Nestle Violet Crumble Block

It's been a little while since we've seen something new and exciting from the Nestle stable. While not necessarily new and exciting, this Violet Crumble block is an interesting idea, and the first foray Nestle has made into the 'combining bar and block' idea. (Cadbury went there years ago with its Dairy Milk and Crunchie block, so Nestle is a wee bit behind on the uptake here.)

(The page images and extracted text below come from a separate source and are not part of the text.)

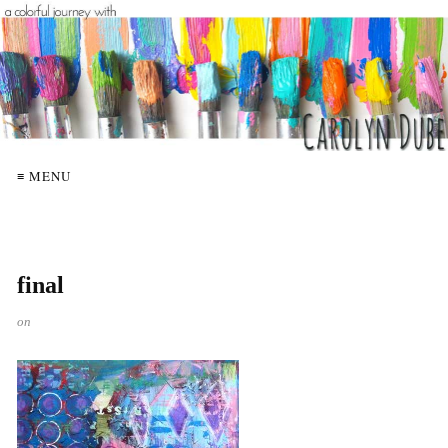
≡ MENU
final
on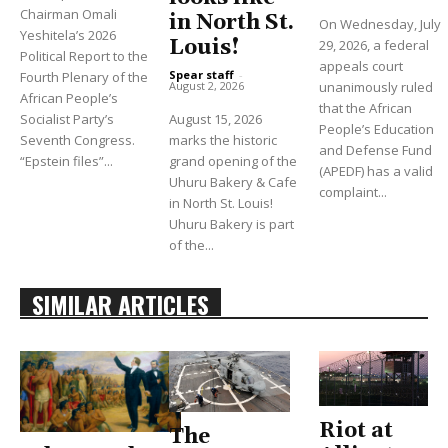
Chairman Omali
in North St.
On Wednesday, July
Yeshitela’s 2026
Louis!
29, 2026, a federal
Political Report to the
appeals court
Spear staff
-
Fourth Plenary of the
unanimously ruled
August 2, 2026
African People’s
that the African
Socialist Party’s
August 15, 2026
People’s Education
Seventh Congress.
marks the historic
and Defense Fund
“Epstein files”...
grand opening of the
(APEDF) has a valid
Uhuru Bakery & Cafe
complaint...
in North St. Louis!
Uhuru Bakery is part
of the...
SIMILAR ARTICLES
Riot at
The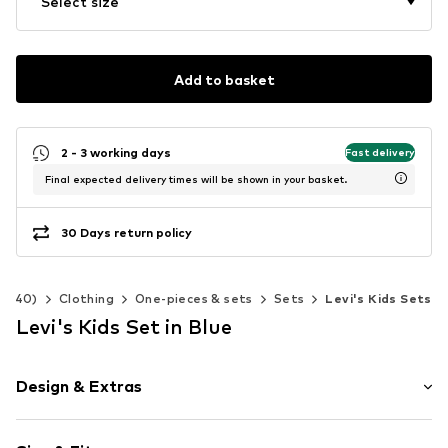
Select size
Add to basket
2 - 3 working days
Fast delivery
Final expected delivery times will be shown in your basket.
30 Days return policy
2-140)
Clothing
One-pieces & sets
Sets
Levi's Kids Sets
Levi's Kids Set in Blue
Design & Extras
Motif print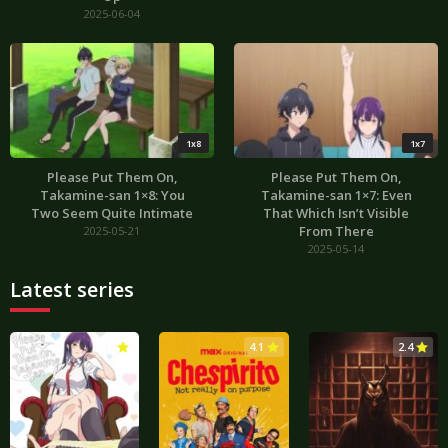
2025-06-04
1x8
1x7
Please Put Them On,
Please Put Them On,
Takamine-san 1×8: You
Takamine-san 1×7: Even
Two Seem Quite Intimate
That Which Isn’t Visible
From There
2025-05-21
2025-05-14
Latest series
3.0
4.1
2.4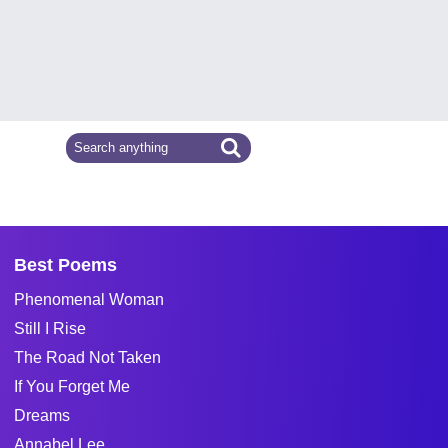
Best Poems
Phenomenal Woman
Still I Rise
The Road Not Taken
If You Forget Me
Dreams
Annabel Lee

Speaking of Crunchie, if you ask an Australian which bar they prefer, chances are they will side with either the Violet Crumble or the Crunchie, but rarely both. My uneducated theory behind this is because while both bars are technically honeycomb, they have vastly different textures. The Violet Crumble is pale in colour, somewhat mild in taste and has a chalky texture, while a Crunchie will leave you with toffee-like pieces in your teeth (if you even have any left from the tooth-decay-inducing sweetness of the chocolate and aerated, 'bubbly' honeycomb).

Described as a 'milk chocolate block with honeycomb pieces', the packaging isn't all that inspiring to look at. It's not even in the same colouration as the Violet Crumble block (which is metallic purple). Perhaps this whispers of a future packaging change, or maybe it was just to avoid a packaging clash with the omnipresent Cadbury trademark purple. I picked my block up at Coles when it was on special for $3. (I did buy one from Safeway/Woolworths, also on special, when it first came out, promptly ate it and have been waiting for it to come back on special since.) I'm not a TV watcher, Facebook participant or magazine reader so can't comment on any advertising, if there even has been any.

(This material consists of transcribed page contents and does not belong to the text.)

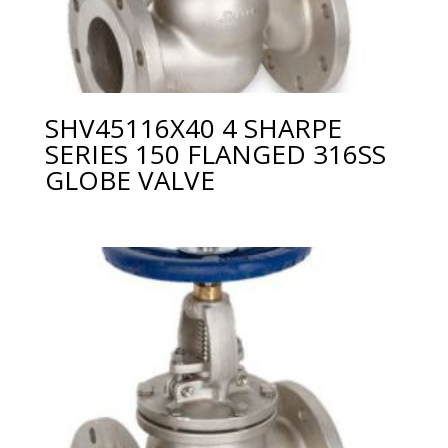
SHV45116X40 4 SHARPE
SERIES 150 FLANGED 316SS
GLOBE VALVE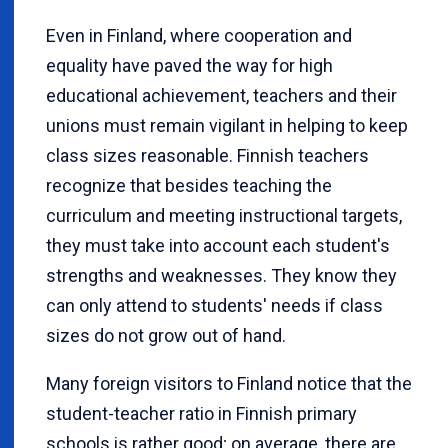
Even in Finland, where cooperation and
equality have paved the way for high
educational achievement, teachers and their
unions must remain vigilant in helping to keep
class sizes reasonable. Finnish teachers
recognize that besides teaching the
curriculum and meeting instructional targets,
they must take into account each student's
strengths and weaknesses. They know they
can only attend to students' needs if class
sizes do not grow out of hand.
Many foreign visitors to Finland notice that the
student-teacher ratio in Finnish primary
schools is rather good; on average, there are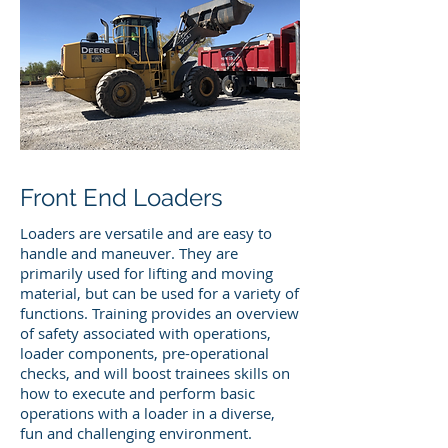
Front End Loaders
Loaders are versatile and are easy to
handle and maneuver. They are
primarily used for lifting and moving
material, but can be used for a variety of
functions. Training provides an overview
of safety associated with operations,
loader components, pre-operational
checks, and will boost trainees skills on
how to execute and perform basic
operations with a loader in a diverse,
fun and challenging environment.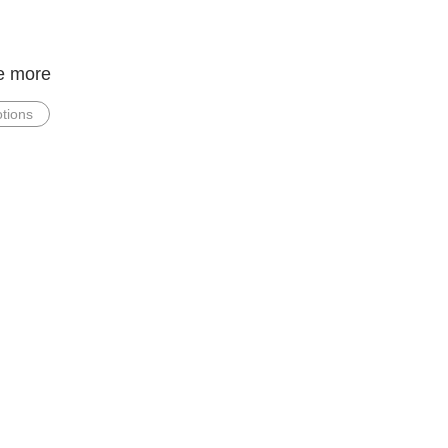
e more
tions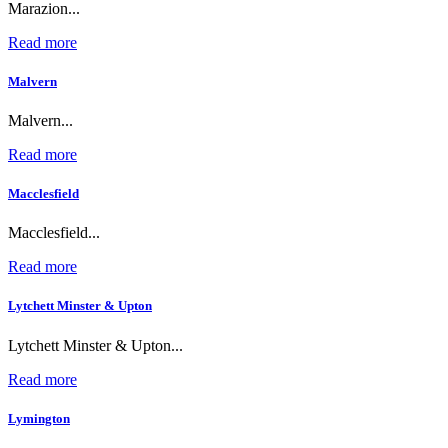
Marazion...
Read more
Malvern
Malvern...
Read more
Macclesfield
Macclesfield...
Read more
Lytchett Minster & Upton
Lytchett Minster & Upton...
Read more
Lymington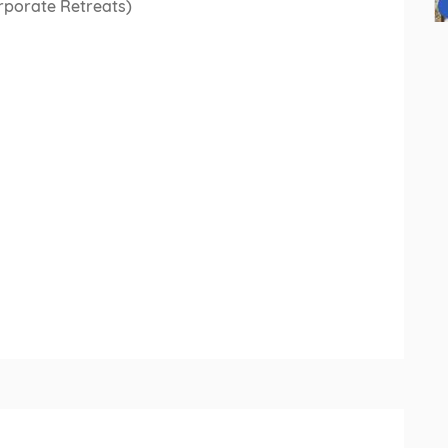
rporate Retreats)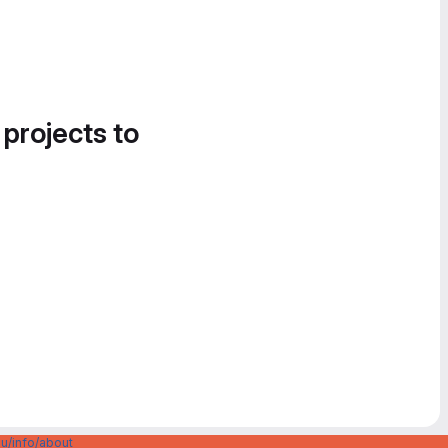
 projects to
u/info/about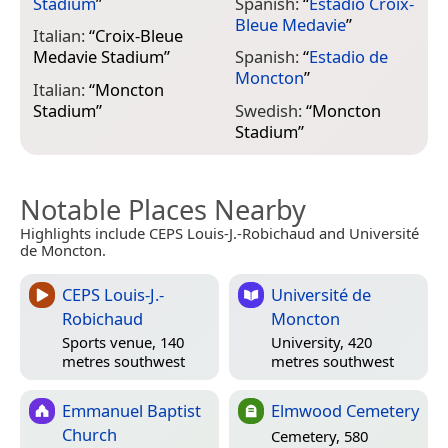
Stadium
”
Spanish:
“
Estadio Croix-
Bleue Medavie
”
Italian:
“
Croix-Bleue
Medavie Stadium
”
Spanish:
“
Estadio de
Moncton
”
Italian:
“
Moncton
Stadium
”
Swedish:
“
Moncton
Stadium
”
Notable Places Nearby
Highlights include CEPS Louis-J.-Robichaud and Université
de Moncton.
CEPS Louis-J.-
Université de
Robichaud
Moncton
Sports venue, 140
University, 420
metres southwest
metres southwest
Emmanuel Baptist
Elmwood Cemetery
Church
Cemetery, 580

It's fairly weighty for a honeycomb product. (The bar is 50g and is about as long as this block.) Inside the boring packaging we have a decent-sized block, embossed with the Nestle logo, and split into the three-per-row shape, which allows for a large bite or two small nibbles. It's nicely smooth on top, somewhat glossy, with barely a hint of the honeycomb inside. On the underside is where the fun begins. The chocolate is just PACKED with honeycomb pieces, its surface rippled and bumpy like asphalt. There is definitely a lot more honeycomb in this than in the Dairy Milk Crunchie block.

The smell is a little malty and sweet (reminds me of Easter, curiously), and milky.  The ingredient list reveals that there is just 20% each of cocoa and milk solids in this - very little at all. When we break it into pieces, the honeycomb takes up just the bottom layer of the block, though this does seem to vary; in a few areas the pieces went about halfway up the square.

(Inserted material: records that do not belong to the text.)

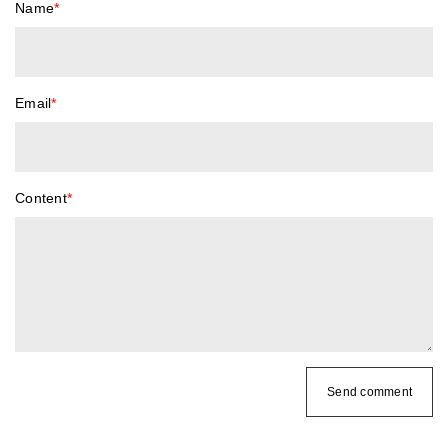
Name
*
Email
*
Content
*
Send comment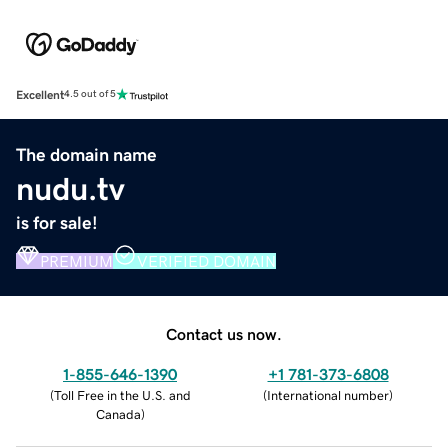
Excellent
4.5 out of 5
The domain name
nudu.tv
is for sale!
PREMIUM
VERIFIED DOMAIN
Contact us now.
1-855-646-1390
+1 781-373-6808
(
Toll Free in the U.S. and
(
International number
)
Canada
)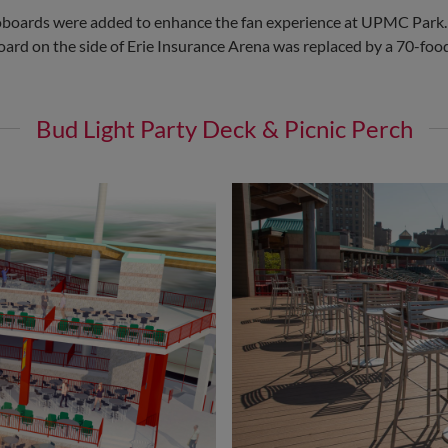
eoboards were added to enhance the fan experience at UPMC Park.
e board on the side of Erie Insurance Arena was replaced by a 70-fo
Bud Light Party Deck & Picnic Perch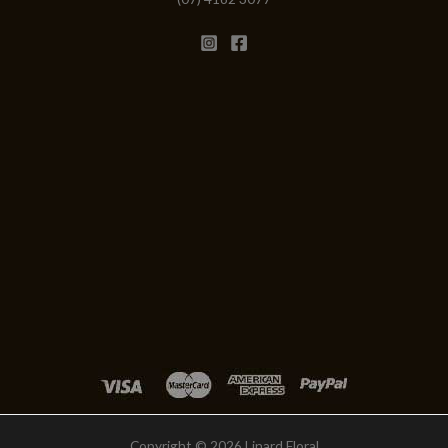
Copyright © 2026 Linard Floral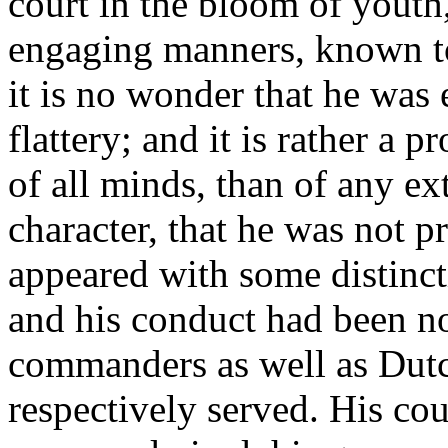
court in the bloom of youth,
engaging manners, known to
it is no wonder that he was e
flattery; and it is rather a p
of all minds, than of any e
character, that he was not 
appeared with some distinct
and his conduct had been no
commanders as well as Dut
respectively served. His cou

On first bite there's a little bit of rumbling from the honeycomb layer, and then the malty flavour from earlier reappears, softening the sweetness of the chocolate. It's not a complex flavour by any stretch of the imagination - just sweet milk chocolate with a hint of malt. I don't get any real honeycomb flavour at all, to be honest. It is a sweet bar, but not in the league of Cadbury's version, and a few pieces will be enough to satisfy most people.

1 comment:

  1. mate its the way it shatters that matters.